Dünyanın yaşanacak hali kalmadığı bir zamanda başka gezegenlere koloniler halinde göç başlamış. Fakat aman Allah'ım, 120 yıl sürüyor yolculuk, Bilmemne 2 diye bir gezegen. Hayır oraya ilk giden nasıl gitti acaba, nasıl keşfedildi orası. 5000 yolcu ve 258 mürettebatla yüklü Avalon isimli gemide herkes uyku kapsülünde. Varış noktasına gelince uyandırılacaklar ve yeni bir dünyaları olacak. Bir meteor kümesinin içinden geçen Avalon, kalkanları sayesinde zarar görmeden yoluna devam ediyor ama küçük, çok küçük bir hasar alıyor o sırada. Bu hasar başta sadece bir yolcunun uyanması gibi masum bir hataya yol açıyor. Jim, ikinci sınıf yolcu, varış noktasına daha 90 yıl var. Olayı fark ettiğinde kocaman bir depresyon yaşıyor. Barmen Arthur dışında konuşacak kimsenin olmadığı gemide, tek başına yapılabilecek her şeyi yapıyor. Sakal bırakıyor.
Ve bir gün uyku kapsüllerinin yanından geçerken, yolculardan Aurora'yı görüyor, çok güzel kız. Sakalı kesiyor. Uyandırırsın uyandıramazsın, uyandırırsın uyandıramazsın, uyandırırsın uyandıramazsın derken dürtüyor kızı. Kapsül arızasıyla uyandığını sanan kız, birinci sınıf yolcu. Jim bir yıl üç ay sonra güzel yemek yiyebiliyor bu sayede ama Aurora gerçeği öğrendiğinde n'olacak?!
Uzayda geçen bir romantik komedi, prodüksiyon sağlam. Zaten iki Oscar adaylığı var filmin: En İyi Prodüksiyon Tasarımı ve En İyi Müzik adaylığı.. Tam müzikleri leş diyecektim ha, konuyla çok alakasız şeyler çalıyo gibi hissettim filmi izlerken, herifler adaylık vermiş.. Bi de mesela şu üstteki karede muhteşem bir görsellik var, uzay gemisinde havuz, zor bir efekt değil ama harika fikir. Bu gibi küçük ve muazzam numaralar için de bir ödül sistemi getirilsin bence..

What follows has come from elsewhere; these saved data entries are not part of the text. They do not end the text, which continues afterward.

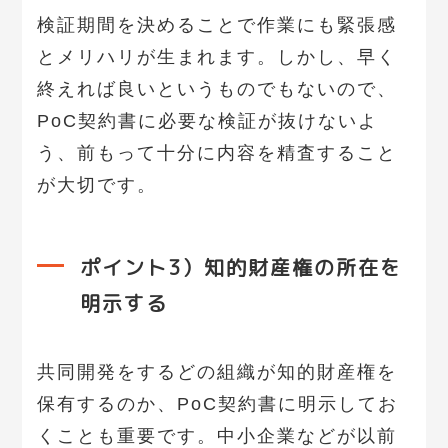
検証期間を決めることで作業にも緊張感
とメリハリが生まれます。しかし、早く
終えれば良いというものでもないので、
PoC契約書に必要な検証が抜けないよ
う、前もって十分に内容を精査すること
が大切です。
ポイント3）知的財産権の所在を
明示する
共同開発をするどの組織が知的財産権を
保有するのか、PoC契約書に明示してお
くことも重要です。中小企業などが以前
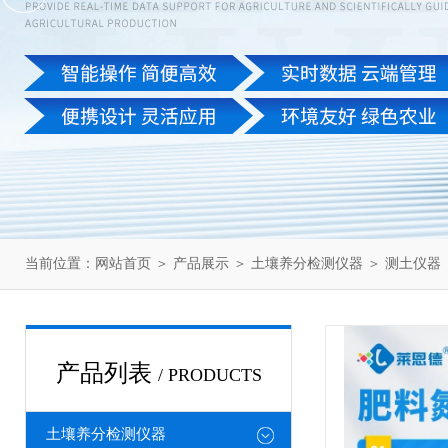
当前位置：
网站首页
＞
产品展示
＞
土壤养分检测仪器
＞
测土仪器
产品列表
/ PRODUCTS
土壤养分检测仪器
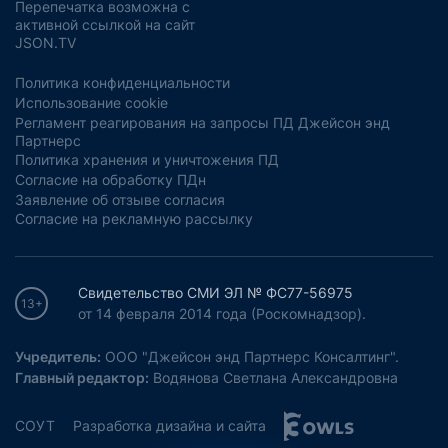
Перепечатка возможна с
активной ссылкой на сайт
JSON.TV
Политика конфиденциальности
Использование cookie
Регламент реагирования на запросы ПД Джейсон энд
Партнерс
Политика хранения и уничтожения ПД
Согласие на обработку ПДн
Заявление об отзыве согласия
Согласие на рекламную рассылку
Свидетельство СМИ ЭЛ № ФС77-56975
13+
от 14 февраля 2014 года (Роскомнадзор).
Учредитель:
ООО "Джейсон энд Партнерс Консалтинг".
Главный редактор:
Водянова Светлана Александровна
СОУТ
Разработка дизайна и сайта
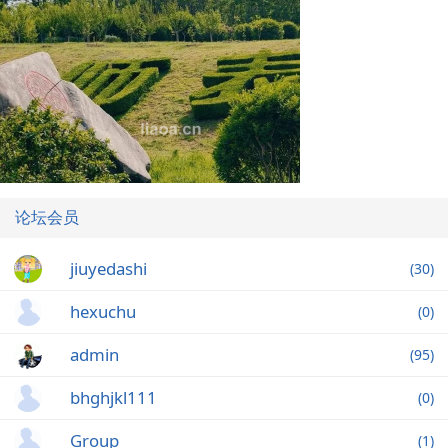
论坛会员
jiuyedashi
(30)
hexuchu
(0)
admin
(95)
bhghjkl111
(0)
Group
(1)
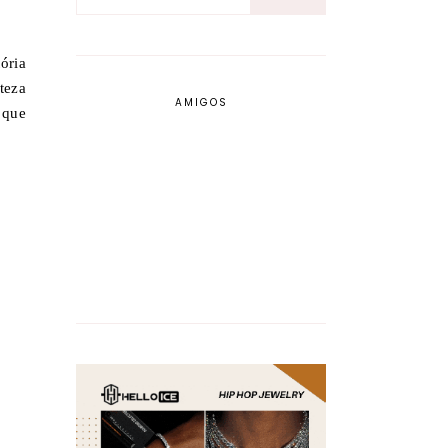
ória
teza
AMIGOS
 que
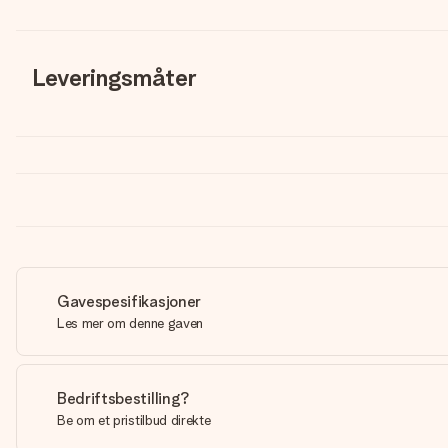
Leveringsmåter
Gavespesifikasjoner
Les mer om denne gaven
Bedriftsbestilling?
Be om et pristilbud direkte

Hadi gerekleri konuşalım. Filme puanım 5/10. Düşünce güzel, dram güzel ama o romantik komedi basitliği çok bozuyo havayı. Hele zaten üzerine kurduğun felsefe var ya, hani kaptan da sonradan gelip diyor zaten, boğulan biri istemsiz olarak yanında birilerini çeker yani.. Refleks olarak başkalarının hayatını mahvederiz, bu budur. Bu mevzu çok değerliydi, daha başka olabilirdi hikaye.
Kadro: Guardian of the Galaxy (2014) Peter, Chris Pratt; The Hunger Games (2012) Katniss, Jennifer Lawrence başrollerde.. Hayranlıksa bu, hayranıyım evet, Michael Sheen; The Matrix (1999) Morpheus, Laurence Fishburne ve figüran olarak Andy Garcia.